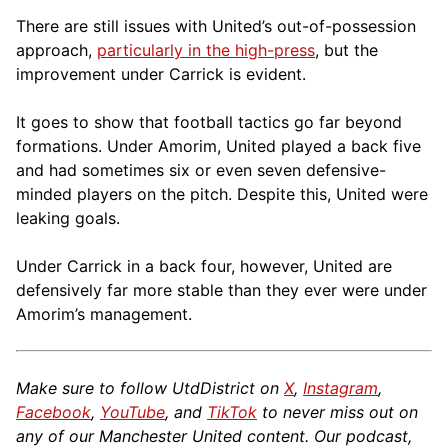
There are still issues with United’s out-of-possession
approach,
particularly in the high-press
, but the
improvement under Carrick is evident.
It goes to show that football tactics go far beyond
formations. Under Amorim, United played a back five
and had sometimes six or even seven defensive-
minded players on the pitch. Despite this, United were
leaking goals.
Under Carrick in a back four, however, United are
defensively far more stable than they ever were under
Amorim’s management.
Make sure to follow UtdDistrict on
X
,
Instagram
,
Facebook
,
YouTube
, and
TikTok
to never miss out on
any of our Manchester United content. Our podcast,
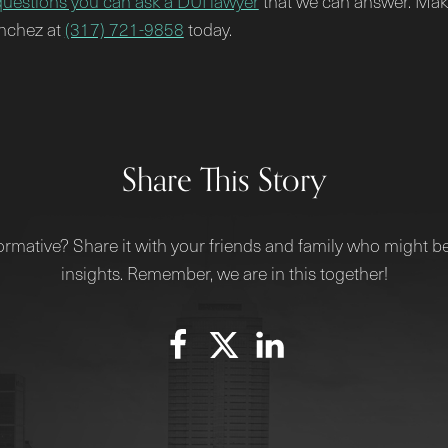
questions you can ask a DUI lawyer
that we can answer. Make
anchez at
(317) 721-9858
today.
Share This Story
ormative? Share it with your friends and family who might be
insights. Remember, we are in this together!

--

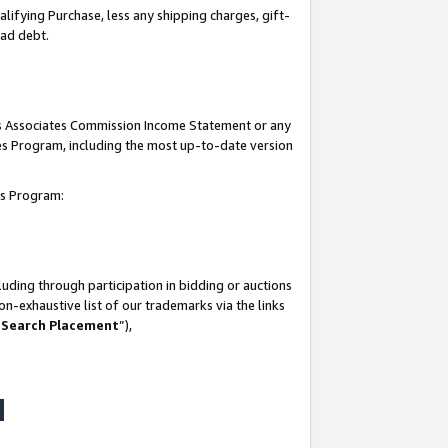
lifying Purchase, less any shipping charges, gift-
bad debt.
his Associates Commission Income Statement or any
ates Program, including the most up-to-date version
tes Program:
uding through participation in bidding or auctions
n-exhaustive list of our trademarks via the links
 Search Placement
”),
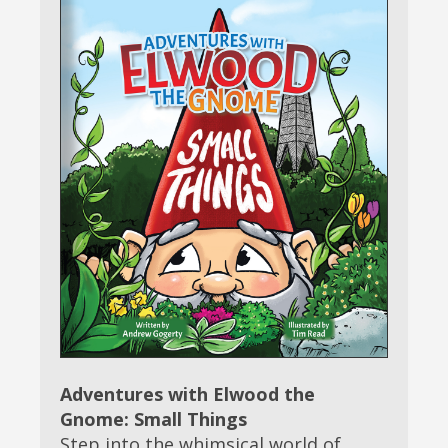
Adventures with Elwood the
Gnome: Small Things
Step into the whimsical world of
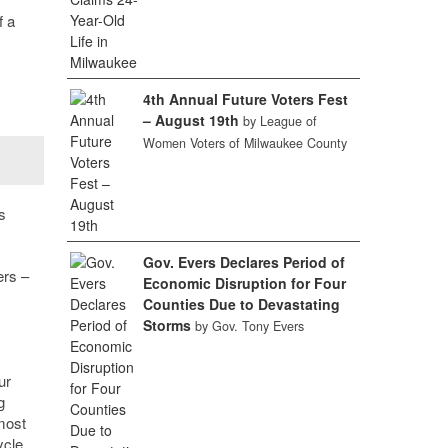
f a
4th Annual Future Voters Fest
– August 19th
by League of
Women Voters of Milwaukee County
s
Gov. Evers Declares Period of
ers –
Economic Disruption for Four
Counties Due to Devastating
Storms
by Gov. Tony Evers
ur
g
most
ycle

* * *

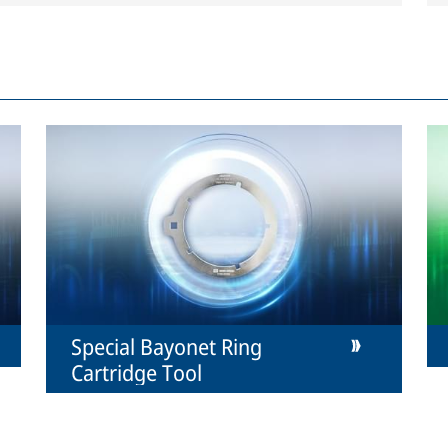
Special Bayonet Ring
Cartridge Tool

THE TASK: For the listing above, print only the lines starting at the line containing "There are still" and ending at the line containing "and had sometimes", exactly, both included.

RESPONSE AREA:
There are still issues with United’s out-of-possession
approach,
particularly in the high-press
, but the
improvement under Carrick is evident.
It goes to show that football tactics go far beyond
formations. Under Amorim, United played a back five
and had sometimes six or even seven defensive-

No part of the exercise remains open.